| The character: | Slim Dundee |
| The actor: | Dan Duryea |
| The movie: | Criss Cross (1949) |
Dan Duryea’s New York Times obituary phrases it this way: “As movie publicity agents loved to point out, Mr. Duryea’s personality was quite the opposite of the one he displayed in films.” Duryea was married thirty-five years, was a member of the PTA, led Boy Scouts. He was an excellent student. He liked gardening. From all accounts, he was the quiet type who minded his own business. To my mind, Duryea possessed a number of the virtues which are foundational to, and being eroded from, the United States. But man, that guy, just to look at him, he’s the kind of guy you walk past and get the heebie-jeebies from. You want to throw a baseball at the mechanism that sends him into the dunk tank. You want to throw a baseball at his face, or if you’re close enough, just get all your weight into a nice hook and go for the KO.
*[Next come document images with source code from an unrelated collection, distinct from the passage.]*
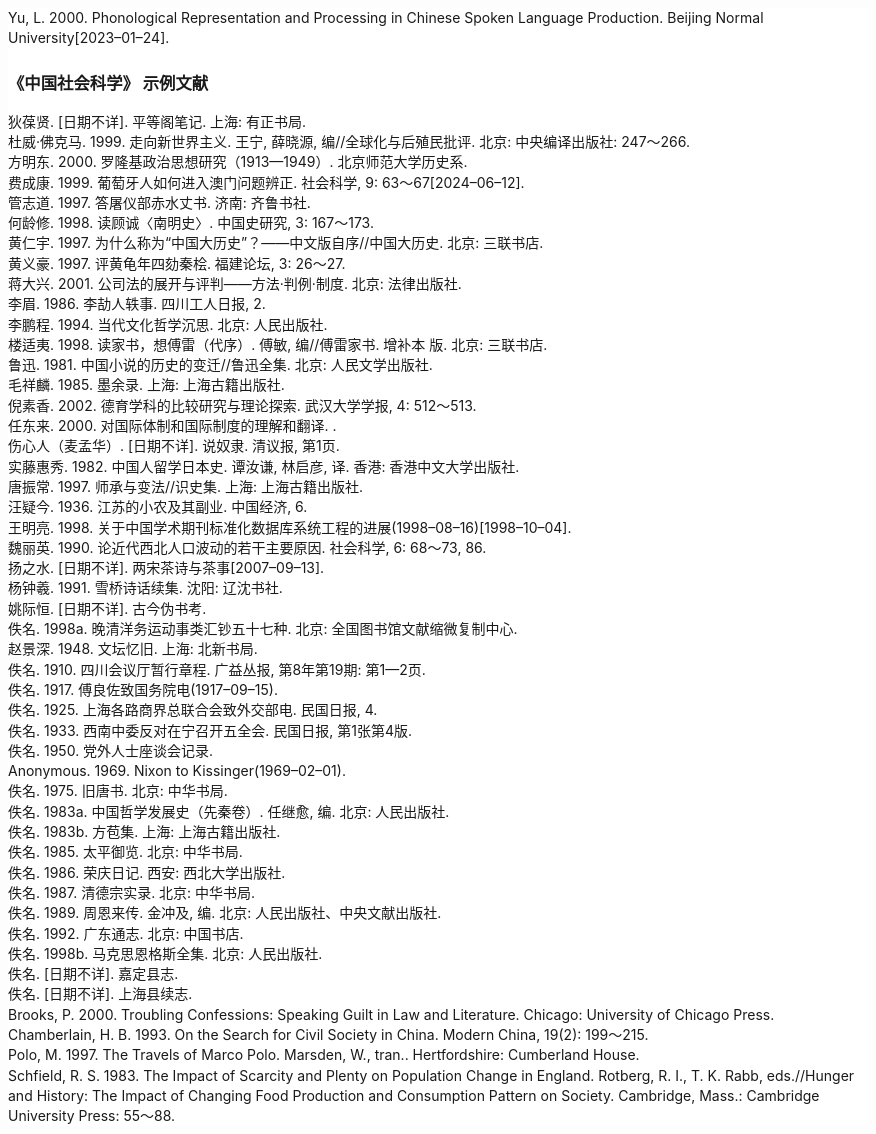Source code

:   <div class="csl-entry">Yu, L. 2000. Phonological Representation and Processing in Chinese Spoken Language Production. Beijing Normal University[2023–01–24].</div>
</div>



### 《中国社会科学》 示例文献



<div class="csl-bib-body maxoffset-0 second-field-align-false hangingindent-true">
  <div class="csl-entry">狄葆贤. [日期不详]. 平等阁笔记. 上海: 有正书局.</div>
  <div class="csl-entry">杜威·佛克马. 1999. 走向新世界主义. 王宁, 薛晓源, 编//全球化与后殖民批评. 北京: 中央编译出版社: 247～266.</div>
  <div class="csl-entry">方明东. 2000. 罗隆基政治思想研究（1913—1949）. 北京师范大学历史系.</div>
  <div class="csl-entry">费成康. 1999. 葡萄牙人如何进入澳门问题辨正. 社会科学, 9: 63～67[2024–06–12].</div>
  <div class="csl-entry">管志道. 1997. 答屠仪部赤水丈书. 济南: 齐鲁书社.</div>
  <div class="csl-entry">何龄修. 1998. 读顾诚〈南明史〉. 中国史研究, 3: 167～173.</div>
  <div class="csl-entry">黄仁宇. 1997. 为什么称为“中国大历史”？——中文版自序//中国大历史. 北京: 三联书店.</div>
  <div class="csl-entry">黄义豪. 1997. 评黄龟年四劾秦桧. 福建论坛, 3: 26～27.</div>
  <div class="csl-entry">蒋大兴. 2001. 公司法的展开与评判——方法·判例·制度. 北京: 法律出版社.</div>
  <div class="csl-entry">李眉. 1986. 李劼人轶事. 四川工人日报, 2.</div>
  <div class="csl-entry">李鹏程. 1994. 当代文化哲学沉思. 北京: 人民出版社.</div>
  <div class="csl-entry">楼适夷. 1998. 读家书，想傅雷（代序）. 傅敏, 编//傅雷家书. 增补本 版. 北京: 三联书店.</div>
  <div class="csl-entry">鲁迅. 1981. 中国小说的历史的变迁//鲁迅全集. 北京: 人民文学出版社.</div>
  <div class="csl-entry">毛祥麟. 1985. 墨余录. 上海: 上海古籍出版社.</div>
  <div class="csl-entry">倪素香. 2002. 德育学科的比较研究与理论探索. 武汉大学学报, 4: 512～513.</div>
  <div class="csl-entry">任东来. 2000. 对国际体制和国际制度的理解和翻译. .</div>
  <div class="csl-entry">伤心人（麦孟华）. [日期不详]. 说奴隶. 清议报, 第1页.</div>
  <div class="csl-entry">实藤惠秀. 1982. 中国人留学日本史. 谭汝谦, 林启彦, 译. 香港: 香港中文大学出版社.</div>
  <div class="csl-entry">唐振常. 1997. 师承与变法//识史集. 上海: 上海古籍出版社.</div>
  <div class="csl-entry">汪疑今. 1936. 江苏的小农及其副业. 中国经济, 6.</div>
  <div class="csl-entry">王明亮. 1998. 关于中国学术期刊标准化数据库系统工程的进展(1998–08–16)[1998–10–04].</div>
  <div class="csl-entry">魏丽英. 1990. 论近代西北人口波动的若干主要原因. 社会科学, 6: 68～73, 86.</div>
  <div class="csl-entry">扬之水. [日期不详]. 两宋茶诗与茶事[2007–09–13].</div>
  <div class="csl-entry">杨钟羲. 1991. 雪桥诗话续集. 沈阳: 辽沈书社.</div>
  <div class="csl-entry">姚际恒. [日期不详]. 古今伪书考.</div>
  <div class="csl-entry">佚名. 1998a. 晚清洋务运动事类汇钞五十七种. 北京: 全国图书馆文献缩微复制中心.</div>
  <div class="csl-entry">赵景深. 1948. 文坛忆旧. 上海: 北新书局.</div>
  <div class="csl-entry">佚名. 1910. 四川会议厅暂行章程. 广益丛报, 第8年第19期: 第1—2页.</div>
  <div class="csl-entry">佚名. 1917. 傅良佐致国务院电(1917–09–15).</div>
  <div class="csl-entry">佚名. 1925. 上海各路商界总联合会致外交部电. 民国日报, 4.</div>
  <div class="csl-entry">佚名. 1933. 西南中委反对在宁召开五全会. 民国日报, 第1张第4版.</div>
  <div class="csl-entry">佚名. 1950. 党外人士座谈会记录.</div>
  <div class="csl-entry">Anonymous. 1969. Nixon to Kissinger(1969–02–01).</div>
  <div class="csl-entry">佚名. 1975. 旧唐书. 北京: 中华书局.</div>
  <div class="csl-entry">佚名. 1983a. 中国哲学发展史（先秦卷）. 任继愈, 编. 北京: 人民出版社.</div>
  <div class="csl-entry">佚名. 1983b. 方苞集. 上海: 上海古籍出版社.</div>
  <div class="csl-entry">佚名. 1985. 太平御览. 北京: 中华书局.</div>
  <div class="csl-entry">佚名. 1986. 荣庆日记. 西安: 西北大学出版社.</div>
  <div class="csl-entry">佚名. 1987. 清德宗实录. 北京: 中华书局.</div>
  <div class="csl-entry">佚名. 1989. 周恩来传. 金冲及, 编. 北京: 人民出版社、中央文献出版社.</div>
  <div class="csl-entry">佚名. 1992. 广东通志. 北京: 中国书店.</div>
  <div class="csl-entry">佚名. 1998b. 马克思恩格斯全集. 北京: 人民出版社.</div>
  <div class="csl-entry">佚名. [日期不详]. 嘉定县志.</div>
  <div class="csl-entry">佚名. [日期不详]. 上海县续志.</div>
  <div class="csl-entry">Brooks, P. 2000. Troubling Confessions: Speaking Guilt in Law and Literature. Chicago: University of Chicago Press.</div>
  <div class="csl-entry">Chamberlain, H. B. 1993. On the Search for Civil Society in China. Modern China, 19(2): 199～215.</div>
  <div class="csl-entry">Polo, M. 1997. The Travels of Marco Polo. Marsden, W., tran.. Hertfordshire: Cumberland House.</div>
  <div class="csl-entry">Schfield, R. S. 1983. The Impact of Scarcity and Plenty on Population Change in England. Rotberg, R. I., T. K. Rabb, eds.//Hunger and History: The Impact of Changing Food Production and Consumption Pattern on Society. Cambridge, Mass.: Cambridge University Press: 55～88.</div>
</div>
This revulsion is not uncommon in horror icons. Just as all reports tell you that Duryea was a highly respectable man, all reports will tell you that Gunnar Hansen is a sensitive man and a careful thinker, or that Robert Englund is unfailingly kind and generous. At least those guys get to be “Leatherface” or “Freddy Krueger,” though. There’s one being to attach those men to. They have created an icon. Dan Duryea worked as a type, not as one guy. One can cosplay as Freddy Krueger. No one goes to a convention and says, “I’m Slim Dundee from Criss Cross” or “Can’t you see, I’m Heidt from The Woman in the Window.” Duryea was a volume shooter, and a great one. Over and over again, Fritz Lang used him as a personification of evil, which is like getting picked first for kickball by the coolest, strongest kid in the fifth grade.
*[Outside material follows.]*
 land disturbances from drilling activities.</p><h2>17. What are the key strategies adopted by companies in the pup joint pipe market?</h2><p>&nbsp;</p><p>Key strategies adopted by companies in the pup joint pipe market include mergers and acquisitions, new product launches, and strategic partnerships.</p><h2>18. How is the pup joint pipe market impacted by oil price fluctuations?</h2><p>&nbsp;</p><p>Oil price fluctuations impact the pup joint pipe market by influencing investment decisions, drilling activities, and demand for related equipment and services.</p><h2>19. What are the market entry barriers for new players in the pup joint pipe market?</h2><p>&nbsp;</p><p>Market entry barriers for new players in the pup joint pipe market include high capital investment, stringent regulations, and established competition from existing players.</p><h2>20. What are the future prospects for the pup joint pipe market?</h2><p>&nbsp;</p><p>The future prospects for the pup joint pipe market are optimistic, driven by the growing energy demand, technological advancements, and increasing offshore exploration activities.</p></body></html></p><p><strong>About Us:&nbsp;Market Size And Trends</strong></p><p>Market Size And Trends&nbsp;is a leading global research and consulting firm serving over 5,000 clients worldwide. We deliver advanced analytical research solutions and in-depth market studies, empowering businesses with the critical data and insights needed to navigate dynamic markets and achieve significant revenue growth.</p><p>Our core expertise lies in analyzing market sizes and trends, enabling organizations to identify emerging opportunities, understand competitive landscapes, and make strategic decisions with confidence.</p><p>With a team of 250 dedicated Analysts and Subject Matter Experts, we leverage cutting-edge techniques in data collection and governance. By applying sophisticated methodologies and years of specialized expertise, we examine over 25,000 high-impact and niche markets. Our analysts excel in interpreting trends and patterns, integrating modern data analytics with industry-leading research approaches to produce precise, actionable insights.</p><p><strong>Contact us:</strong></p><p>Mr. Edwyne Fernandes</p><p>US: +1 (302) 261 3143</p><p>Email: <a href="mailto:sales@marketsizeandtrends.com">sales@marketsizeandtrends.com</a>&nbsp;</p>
Out of all his performances, Slim Dundee is probably my favorite. It’s one thing to tie Edward G. Robinson in knots, at least when Edward G. Robinson is leaning into being a rumpled little shrimp rather than Rico. It’s quite another to hustle Burt Lancaster into hysterics, with Dundee using those naughty human emotions as a way to put the ring in Steve Thompson’s nose. Thompson can’t give up Anna, his ex-wife, now Dundee’s bride. Dundee is jealous but not insensible to the benefits of having an armored truck driver in the family, as it were: money for cucking, and your cheeks for free. He can use Thompson as a piece in his criminal enterprises. Throughout the movie, Dundee makes business decisions, leering and sneering as only a guy with a squat face and a BMI of 19 can do. That nasally voice rankles. That smirk itches. What makes Dundee different from these other guys who Duryea played is that he can’t help but fall victim to human emotions too. Shooting down Steve, lured one more time into danger by Anna, is easy for us to imagine. Shooting down Anna as well because his pedestrian jealousy has bloomed into a true lover’s fury, because he makes a decision with his heart instead of his previously cool head, makes him fascinating as few like noir villains are. With apologies to De Carlo, who makes Lancaster’s stupidity comprehensible, the villain I can’t turn away from in Criss Cross is Dundee.